The tricky part is choosing the right signal. CPU is a lagging indicator. A better signal is p99 latency of your slowest dependency, because it responds faster to the start of a problem. If your database p99 goes from 20ms to 200ms, something is wrong and you want the rate limiter to react before CPU follows.
The other tricky part is communicating the change to clients. If you tighten limits dynamically, X-RateLimit-Limit in the response headers now lies. The number the client stored from the last response is no longer accurate. You can mitigate this by returning the effective limit (already scaled) in the header, not the policy limit, so clients always see the limit that actually applies to their next request.
Further Reading
- Cloudflare blog: How we built rate limiting - the source for the sliding window counter approach.
- Stripe rate limiting - the canonical write-up on layered rate limiting in production.
- Lyft’s Ratelimit service - open source centralized rate limiting service used with Envoy.
- Redis documentation: INCR, Lua scripting - the primitives everything here is built on.
- GitHub REST API rate limiting - a real-world example of multi-tier rate limiting with decent documentation.
The thing I keep coming back to is that rate limiting is not a feature you add. It is a set of decisions you make about who you trust, how much, and what you do when that trust runs out. Every choice in this post, the algorithm, the identity key, the failure policy, flows from that.

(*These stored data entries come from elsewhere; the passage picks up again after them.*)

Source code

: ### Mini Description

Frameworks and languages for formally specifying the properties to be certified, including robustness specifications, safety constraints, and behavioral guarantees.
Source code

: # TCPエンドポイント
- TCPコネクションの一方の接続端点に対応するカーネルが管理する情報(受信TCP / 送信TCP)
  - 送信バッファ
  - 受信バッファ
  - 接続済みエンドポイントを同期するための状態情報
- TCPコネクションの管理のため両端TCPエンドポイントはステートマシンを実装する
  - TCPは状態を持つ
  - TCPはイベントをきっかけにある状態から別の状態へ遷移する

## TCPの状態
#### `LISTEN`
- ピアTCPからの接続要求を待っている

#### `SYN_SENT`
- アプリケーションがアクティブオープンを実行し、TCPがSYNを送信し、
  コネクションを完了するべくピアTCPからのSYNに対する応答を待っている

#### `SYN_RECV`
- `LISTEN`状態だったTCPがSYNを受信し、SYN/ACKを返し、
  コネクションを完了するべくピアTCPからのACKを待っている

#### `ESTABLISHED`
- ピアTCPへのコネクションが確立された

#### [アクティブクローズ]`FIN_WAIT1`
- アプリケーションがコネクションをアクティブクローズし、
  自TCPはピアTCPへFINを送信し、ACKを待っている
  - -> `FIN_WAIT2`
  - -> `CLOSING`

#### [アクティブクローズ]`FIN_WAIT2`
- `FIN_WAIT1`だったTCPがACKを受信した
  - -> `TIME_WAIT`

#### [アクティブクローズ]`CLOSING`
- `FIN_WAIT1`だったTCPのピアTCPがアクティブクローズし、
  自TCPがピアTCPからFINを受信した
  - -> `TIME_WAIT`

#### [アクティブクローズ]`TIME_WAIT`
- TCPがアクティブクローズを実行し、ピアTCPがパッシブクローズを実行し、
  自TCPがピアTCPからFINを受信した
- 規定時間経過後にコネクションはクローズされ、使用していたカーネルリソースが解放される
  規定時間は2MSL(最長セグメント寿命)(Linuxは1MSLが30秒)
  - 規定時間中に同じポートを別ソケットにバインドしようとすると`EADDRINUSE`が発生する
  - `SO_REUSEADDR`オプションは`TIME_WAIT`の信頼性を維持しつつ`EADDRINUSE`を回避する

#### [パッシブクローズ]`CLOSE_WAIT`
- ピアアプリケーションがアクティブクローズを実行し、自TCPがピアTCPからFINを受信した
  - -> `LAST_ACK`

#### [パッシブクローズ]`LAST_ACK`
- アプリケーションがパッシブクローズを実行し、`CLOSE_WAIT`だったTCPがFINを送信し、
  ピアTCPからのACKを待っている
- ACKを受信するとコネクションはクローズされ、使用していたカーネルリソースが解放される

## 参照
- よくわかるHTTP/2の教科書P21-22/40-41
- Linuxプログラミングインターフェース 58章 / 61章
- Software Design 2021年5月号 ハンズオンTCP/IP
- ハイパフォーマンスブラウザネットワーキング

Most teams add a Redis counter, call it done, and discover the boundary spike on a bad Tuesday. The engineers who designed Cloudflare’s edge rate limiting and Stripe’s API limits thought about these tradeoffs deliberately. They chose approximation over exactness, local over global, graceful degradation over hard failure. Those choices let their systems handle traffic that would have broken a naive implementation.
The counter in Redis was never the hard part.